* **ARTICLE**
-*-
Photo: Michael Blythe
Mel Evans asked two of the people behind the project what are the key findings are.
Keith McClell The purpose of the project was to document the claims for compensation that were received in 1833, around 47,000 people. Within that group we’re particularly interested in about 3,000 people who are absentees – people who received compensation but were mainly living in Britain.
The fundamental question is: what was the legacy of these people in 19th-century Britain? Underneath that is a concern to look at how slavery, the slavery business and slave ownership have manifest importance in shaping what Britain looked like in the 19th century and, by implication, subsequent centuries. That in itself is couched within a bigger framework about the impact of empire.
Can you see connections in the database to families that still hold positions of elite power today?
Keith McClell You can certainly find examples, like the current Tory MP Richard Drax, who’s directly descended not only from people who received compensation in the 1830s but from the Drax family, which was a big and important family in the Caribbean in the 17th and 18th centuries. There are certainly families but as historians we’re not in the business of naming and shaming.
As Marx said: ‘Capitalism comes into existence dripping from head to foot in blood and dirt.’ This isn’t just about individuals, it’s about systems, but there are continuities. These people are members of elite families, with relations, business links and political affiliations. These people have a powerful presence within the imperial social formation that constituted Britain in the 19th century.
-*-
* **ROWS**

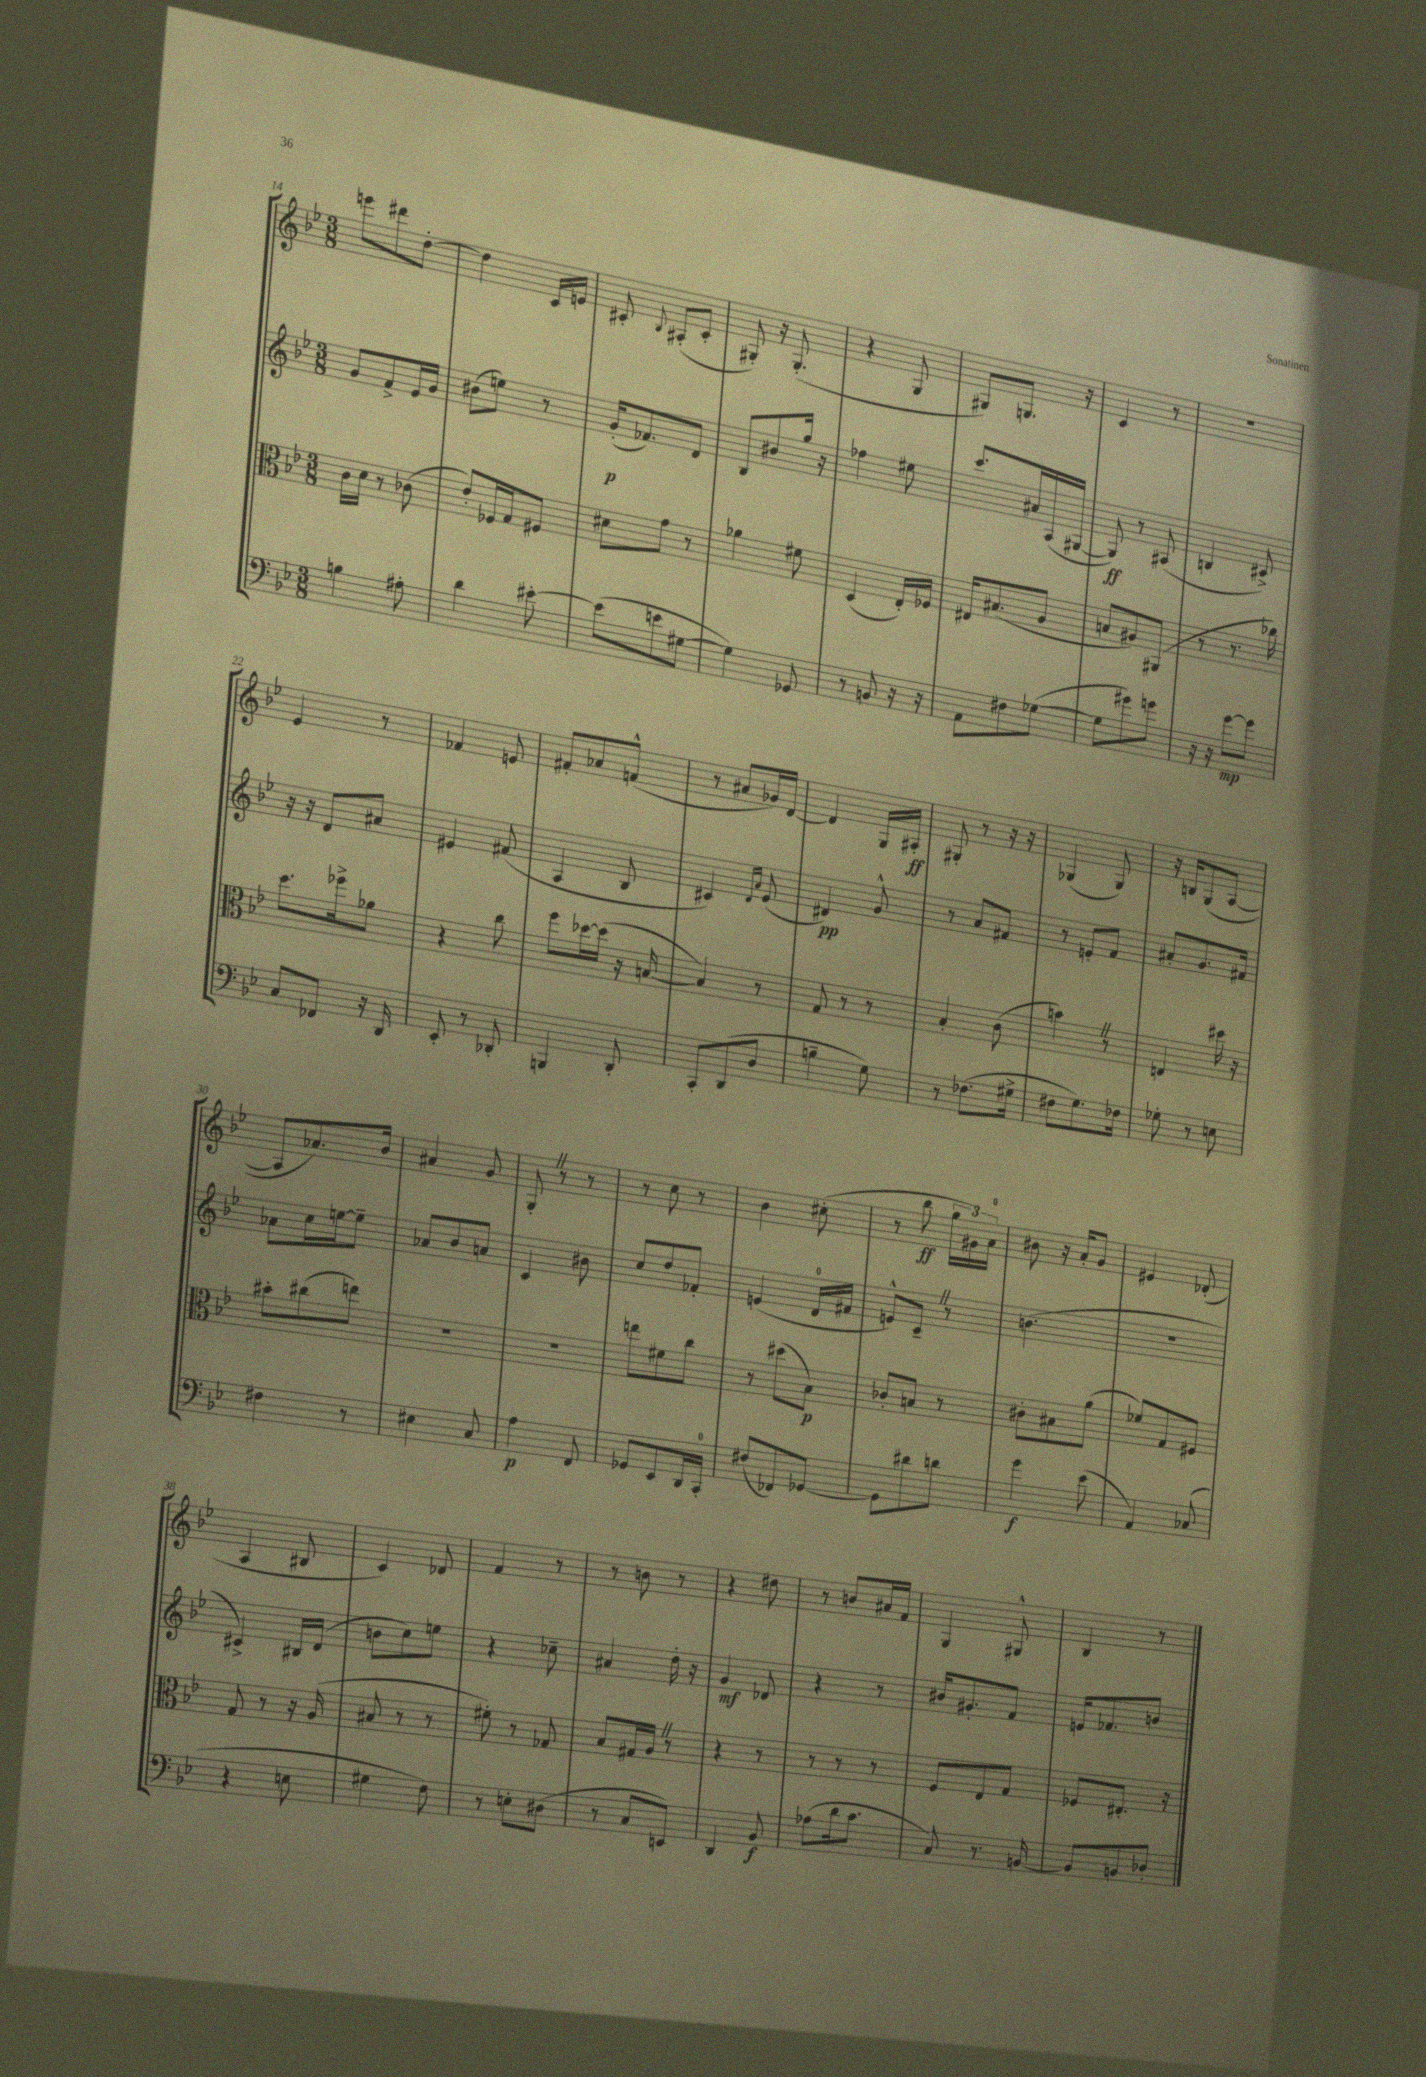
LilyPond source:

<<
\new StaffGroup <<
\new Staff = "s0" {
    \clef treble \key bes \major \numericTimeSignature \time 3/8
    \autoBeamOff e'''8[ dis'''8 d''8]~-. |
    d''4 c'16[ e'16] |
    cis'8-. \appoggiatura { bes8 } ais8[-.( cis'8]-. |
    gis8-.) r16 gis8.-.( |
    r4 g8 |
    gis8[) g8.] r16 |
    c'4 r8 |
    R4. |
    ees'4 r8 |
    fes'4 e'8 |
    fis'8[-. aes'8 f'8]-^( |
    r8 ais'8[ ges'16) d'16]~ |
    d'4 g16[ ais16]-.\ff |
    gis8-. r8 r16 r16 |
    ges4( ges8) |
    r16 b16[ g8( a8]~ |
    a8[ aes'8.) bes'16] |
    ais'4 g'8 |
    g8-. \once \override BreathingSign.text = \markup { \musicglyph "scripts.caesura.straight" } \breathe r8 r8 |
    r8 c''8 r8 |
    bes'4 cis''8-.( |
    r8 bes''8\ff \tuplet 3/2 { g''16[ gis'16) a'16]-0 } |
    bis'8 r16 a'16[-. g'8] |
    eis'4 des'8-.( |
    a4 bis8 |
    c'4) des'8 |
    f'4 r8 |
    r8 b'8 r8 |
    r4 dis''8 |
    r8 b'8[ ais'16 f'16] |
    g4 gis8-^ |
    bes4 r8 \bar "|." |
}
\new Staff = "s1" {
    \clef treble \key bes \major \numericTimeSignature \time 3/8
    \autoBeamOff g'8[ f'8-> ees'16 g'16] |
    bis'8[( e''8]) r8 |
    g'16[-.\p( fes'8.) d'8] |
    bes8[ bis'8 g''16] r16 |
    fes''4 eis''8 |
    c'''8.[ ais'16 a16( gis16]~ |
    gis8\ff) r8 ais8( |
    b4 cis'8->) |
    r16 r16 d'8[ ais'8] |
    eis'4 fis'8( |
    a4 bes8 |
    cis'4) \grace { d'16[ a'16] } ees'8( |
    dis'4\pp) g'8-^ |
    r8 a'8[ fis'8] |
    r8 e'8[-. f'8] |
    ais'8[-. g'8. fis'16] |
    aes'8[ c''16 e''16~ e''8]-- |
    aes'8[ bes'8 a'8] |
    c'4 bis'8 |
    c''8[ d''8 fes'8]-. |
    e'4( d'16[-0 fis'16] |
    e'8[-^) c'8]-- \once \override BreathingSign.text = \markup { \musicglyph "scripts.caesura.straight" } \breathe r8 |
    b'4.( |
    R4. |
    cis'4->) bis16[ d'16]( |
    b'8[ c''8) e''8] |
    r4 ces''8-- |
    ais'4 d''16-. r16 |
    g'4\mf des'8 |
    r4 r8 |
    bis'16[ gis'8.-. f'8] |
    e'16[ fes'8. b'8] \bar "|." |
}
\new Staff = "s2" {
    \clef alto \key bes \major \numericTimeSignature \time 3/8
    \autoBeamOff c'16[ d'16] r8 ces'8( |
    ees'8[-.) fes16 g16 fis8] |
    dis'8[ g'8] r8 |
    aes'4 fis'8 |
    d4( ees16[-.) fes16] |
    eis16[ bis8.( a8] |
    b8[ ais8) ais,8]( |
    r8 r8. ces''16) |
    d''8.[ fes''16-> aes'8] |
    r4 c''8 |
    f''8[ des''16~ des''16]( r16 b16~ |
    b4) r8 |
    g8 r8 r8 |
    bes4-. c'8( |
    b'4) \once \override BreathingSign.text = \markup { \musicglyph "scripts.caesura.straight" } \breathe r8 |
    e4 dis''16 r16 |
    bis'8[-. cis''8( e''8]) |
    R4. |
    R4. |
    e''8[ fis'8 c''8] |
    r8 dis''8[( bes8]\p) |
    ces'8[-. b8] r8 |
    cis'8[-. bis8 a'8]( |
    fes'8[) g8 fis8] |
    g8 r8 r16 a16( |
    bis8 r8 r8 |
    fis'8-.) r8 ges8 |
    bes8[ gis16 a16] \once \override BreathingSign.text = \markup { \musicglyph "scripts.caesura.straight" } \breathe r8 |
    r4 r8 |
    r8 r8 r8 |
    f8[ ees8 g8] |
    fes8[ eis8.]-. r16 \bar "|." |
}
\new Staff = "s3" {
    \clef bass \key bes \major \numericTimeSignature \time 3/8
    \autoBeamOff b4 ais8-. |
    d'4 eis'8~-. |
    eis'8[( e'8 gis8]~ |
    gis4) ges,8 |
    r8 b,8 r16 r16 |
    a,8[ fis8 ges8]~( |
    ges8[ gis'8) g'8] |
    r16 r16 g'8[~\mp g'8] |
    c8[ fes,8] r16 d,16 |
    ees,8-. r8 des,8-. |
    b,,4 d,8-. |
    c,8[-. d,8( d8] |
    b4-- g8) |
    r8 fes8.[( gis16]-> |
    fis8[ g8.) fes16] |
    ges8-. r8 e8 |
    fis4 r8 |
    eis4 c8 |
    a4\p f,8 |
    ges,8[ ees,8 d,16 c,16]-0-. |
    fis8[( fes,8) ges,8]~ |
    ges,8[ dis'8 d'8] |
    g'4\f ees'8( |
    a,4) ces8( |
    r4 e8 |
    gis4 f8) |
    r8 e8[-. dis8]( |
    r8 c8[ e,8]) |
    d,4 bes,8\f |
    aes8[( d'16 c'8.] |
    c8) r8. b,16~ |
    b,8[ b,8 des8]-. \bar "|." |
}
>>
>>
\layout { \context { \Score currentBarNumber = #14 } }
-*-
* **EXERCISE DESCRIPTION**
Extend the interview on British slave-ownership compensation past its final sentence, keeping the same question-and-answer form.

* **WRITTEN RESPONSE**
They’re distributed quite widely across economic sectors but the most important sector is in finance, in the City of London, governors or directors of the Bank of England or insurance companies. Royal Bank of Scotland has its origins with people who claimed compensation and was itself mixed up with the whole slavery business. Our estimate is that around 15 per cent of the British ruling class of the 19th century is intimately connected with this business of compensation.
How widespread and normalised was slave ownership across class and gender groups?
Keith McClell Forty-five per cent of those who received compensation were women. Of the absentees, about 25 per cent were women. A significant number of women who received compensation were living and continued to live in the Caribbean.
Even though women weren’t allowed to own their own property at that time?
Rachel Lang Women who owned more than £200 had to have trustees in place but often the women themselves were trustees, or were executors. They were excluded in some ways but they were represented in others.
Keith McClell Part of the complexity is what slave ownership means in terms of compensation. If someone is an executor or a trustee then they can receive the compensation.
Rachel Lang There are people, like Quakers, for whom it was against their religion to own slaves, who then as bankers claimed compensation because one of their clients owned slaves and had reneged on their debts. There are three MPs who have specifically taken an anti-slavery stance, possibly to get votes, who’ve then been awarded compensation because they’ve been trustees through a family trust, through their wife or connected through another financial arrangement. So people became slave owners in terms of compensation.
Keith McClell This is a snapshot taken in 1833. It’s not the true picture of slave ownership as it had been over the previous 20 or 30 years; it’s those people getting the money at that point following abolition. Nonetheless it gives you a very good picture of who was involved.
In terms of the class profile, most of these are elite people, but you do get some who are what we would think of as reasonably modest middle-class people. Geographically, London is highly represented as are Bristol, Liverpool and Glasgow. Interestingly, Scotland is disproportionately involved in compensation. About 15 per cent of all our people are based in or have close connections to Scotland.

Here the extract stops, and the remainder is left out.